Frau Stigler told me that she and Mrs. Brown were following along behind the two warriors when she remarked to Mrs. Brown, “Thank God they get along!! Can you imagine what a horrible thing it would be for Franz to have given up the Knight’s Cross, 40-some years of worrying was it worth it, did that crew make it back, then to finally find him and find out that he is a real S.O.B.!!”  “Was it worth it?” I asked Franz. “At that time I didn’t know him as well as I do now or I would have shot!!” Stigler jokes. They spent the rest of that second meeting, the first having been in the air, becoming medicated and swapping stories. Thus a relationship was born.
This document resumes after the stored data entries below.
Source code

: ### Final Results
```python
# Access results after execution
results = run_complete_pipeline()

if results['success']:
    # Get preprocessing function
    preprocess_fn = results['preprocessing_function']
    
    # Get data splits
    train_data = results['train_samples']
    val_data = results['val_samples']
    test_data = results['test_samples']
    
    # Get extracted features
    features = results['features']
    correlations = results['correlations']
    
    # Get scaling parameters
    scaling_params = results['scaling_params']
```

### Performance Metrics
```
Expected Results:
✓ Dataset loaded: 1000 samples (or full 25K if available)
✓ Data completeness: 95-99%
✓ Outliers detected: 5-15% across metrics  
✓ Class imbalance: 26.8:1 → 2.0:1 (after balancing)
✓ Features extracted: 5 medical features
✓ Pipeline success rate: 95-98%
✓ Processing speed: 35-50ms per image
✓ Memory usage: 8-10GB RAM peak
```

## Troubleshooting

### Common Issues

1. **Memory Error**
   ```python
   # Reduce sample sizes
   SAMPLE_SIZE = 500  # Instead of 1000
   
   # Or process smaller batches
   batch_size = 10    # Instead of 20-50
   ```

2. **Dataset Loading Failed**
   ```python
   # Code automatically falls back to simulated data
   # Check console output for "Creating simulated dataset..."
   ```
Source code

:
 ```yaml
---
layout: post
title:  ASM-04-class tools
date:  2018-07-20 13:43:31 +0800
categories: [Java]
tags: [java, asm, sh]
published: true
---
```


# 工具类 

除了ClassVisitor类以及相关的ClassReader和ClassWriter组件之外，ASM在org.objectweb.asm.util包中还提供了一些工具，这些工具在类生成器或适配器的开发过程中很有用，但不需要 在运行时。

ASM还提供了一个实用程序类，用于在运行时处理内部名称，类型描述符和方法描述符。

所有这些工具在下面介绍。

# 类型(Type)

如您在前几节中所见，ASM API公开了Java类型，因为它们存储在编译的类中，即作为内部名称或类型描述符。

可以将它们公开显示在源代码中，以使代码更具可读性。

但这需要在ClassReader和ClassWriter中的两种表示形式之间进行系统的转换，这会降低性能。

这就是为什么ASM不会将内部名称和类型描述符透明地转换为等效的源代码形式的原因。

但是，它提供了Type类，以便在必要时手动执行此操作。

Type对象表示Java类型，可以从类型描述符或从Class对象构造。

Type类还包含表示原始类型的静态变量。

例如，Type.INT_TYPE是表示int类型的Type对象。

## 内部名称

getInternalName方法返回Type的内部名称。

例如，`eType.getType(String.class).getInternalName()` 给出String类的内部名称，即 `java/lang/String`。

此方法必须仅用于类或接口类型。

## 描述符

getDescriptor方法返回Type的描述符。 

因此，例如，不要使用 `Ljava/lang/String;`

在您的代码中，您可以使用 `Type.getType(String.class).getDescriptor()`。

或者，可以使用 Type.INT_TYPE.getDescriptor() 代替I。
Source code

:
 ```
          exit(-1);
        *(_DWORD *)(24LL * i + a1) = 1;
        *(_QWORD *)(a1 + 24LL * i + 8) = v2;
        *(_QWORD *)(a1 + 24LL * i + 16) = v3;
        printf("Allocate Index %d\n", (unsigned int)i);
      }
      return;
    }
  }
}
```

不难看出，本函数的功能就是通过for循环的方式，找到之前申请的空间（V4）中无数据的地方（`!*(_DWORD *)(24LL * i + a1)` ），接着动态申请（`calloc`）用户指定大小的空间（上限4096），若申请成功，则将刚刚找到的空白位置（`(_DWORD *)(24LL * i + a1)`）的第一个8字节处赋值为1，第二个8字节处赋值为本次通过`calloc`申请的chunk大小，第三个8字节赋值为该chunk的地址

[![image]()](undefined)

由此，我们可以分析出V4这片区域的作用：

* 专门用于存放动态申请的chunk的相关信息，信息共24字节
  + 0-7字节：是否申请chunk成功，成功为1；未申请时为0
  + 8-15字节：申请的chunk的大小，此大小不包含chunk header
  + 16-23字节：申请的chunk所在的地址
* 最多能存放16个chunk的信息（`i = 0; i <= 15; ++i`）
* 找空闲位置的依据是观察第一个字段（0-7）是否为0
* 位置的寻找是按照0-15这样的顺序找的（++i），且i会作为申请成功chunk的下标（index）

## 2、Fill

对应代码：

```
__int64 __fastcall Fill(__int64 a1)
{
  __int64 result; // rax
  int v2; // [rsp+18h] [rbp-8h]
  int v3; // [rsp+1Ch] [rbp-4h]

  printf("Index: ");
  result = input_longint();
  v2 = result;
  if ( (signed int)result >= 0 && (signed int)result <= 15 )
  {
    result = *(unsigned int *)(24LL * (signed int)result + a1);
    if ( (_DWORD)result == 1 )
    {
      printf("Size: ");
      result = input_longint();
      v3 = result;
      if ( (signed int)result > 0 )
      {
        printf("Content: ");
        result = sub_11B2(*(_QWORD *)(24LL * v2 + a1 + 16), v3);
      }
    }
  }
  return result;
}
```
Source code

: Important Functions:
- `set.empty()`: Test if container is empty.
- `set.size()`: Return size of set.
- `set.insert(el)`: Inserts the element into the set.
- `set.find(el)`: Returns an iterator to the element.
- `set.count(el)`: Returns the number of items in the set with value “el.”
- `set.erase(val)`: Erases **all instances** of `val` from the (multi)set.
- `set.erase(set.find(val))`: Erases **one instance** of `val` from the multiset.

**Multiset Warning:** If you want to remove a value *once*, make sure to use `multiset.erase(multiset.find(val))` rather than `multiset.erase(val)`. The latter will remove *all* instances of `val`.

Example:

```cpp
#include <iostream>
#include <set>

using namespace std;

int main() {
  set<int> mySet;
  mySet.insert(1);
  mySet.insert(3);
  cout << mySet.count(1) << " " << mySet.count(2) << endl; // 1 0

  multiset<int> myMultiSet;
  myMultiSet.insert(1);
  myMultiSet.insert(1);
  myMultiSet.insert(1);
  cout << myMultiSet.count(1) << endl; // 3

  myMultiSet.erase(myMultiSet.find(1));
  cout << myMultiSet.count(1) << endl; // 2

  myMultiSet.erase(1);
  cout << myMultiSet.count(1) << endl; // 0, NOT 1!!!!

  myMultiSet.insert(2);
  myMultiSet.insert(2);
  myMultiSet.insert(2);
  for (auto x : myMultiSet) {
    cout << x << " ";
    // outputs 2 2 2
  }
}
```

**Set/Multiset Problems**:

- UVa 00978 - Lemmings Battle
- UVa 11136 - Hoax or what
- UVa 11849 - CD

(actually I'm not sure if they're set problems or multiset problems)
Herr Stigler did not save Col. Brown’s life, he spared it. While this act of compassion was truly heroic, so was the stubbornness and will of Col. Brown to not surrender or go to Sweden, ultimately saving the lives of his crew and himself enabling them to continue fighting the air war. I had set out to obtain an interview and come away with an intriguing account of a fascinating story; that in it self would have been enough to satisfy me. However, from a personal standpoint, I came away with so much more than just words. I have a different outlook on war, humanity and compassion. Most importantly, I came away with two very special friends. Since the Con, I have remained in contact with Herr Stigler and Col. Brown, Stigler, through a neighbor of his and Brown, by fax and phone. By the time you read this, Franz will have gone through hip surgery. He will be celebrating his 85th birthday next month. My thoughts and prayers are with him. I cannot thank Col Brown enough. He has helped me to keep this interview a true account of the actual events that transpired both subsequent to and on that fateful day, Dec. 20th, 1943.

Charlie Brown

Franz Stigler

 Franz Stigler passed away on 22 March 2008. Charlie Brown passed away on 24 November 2008.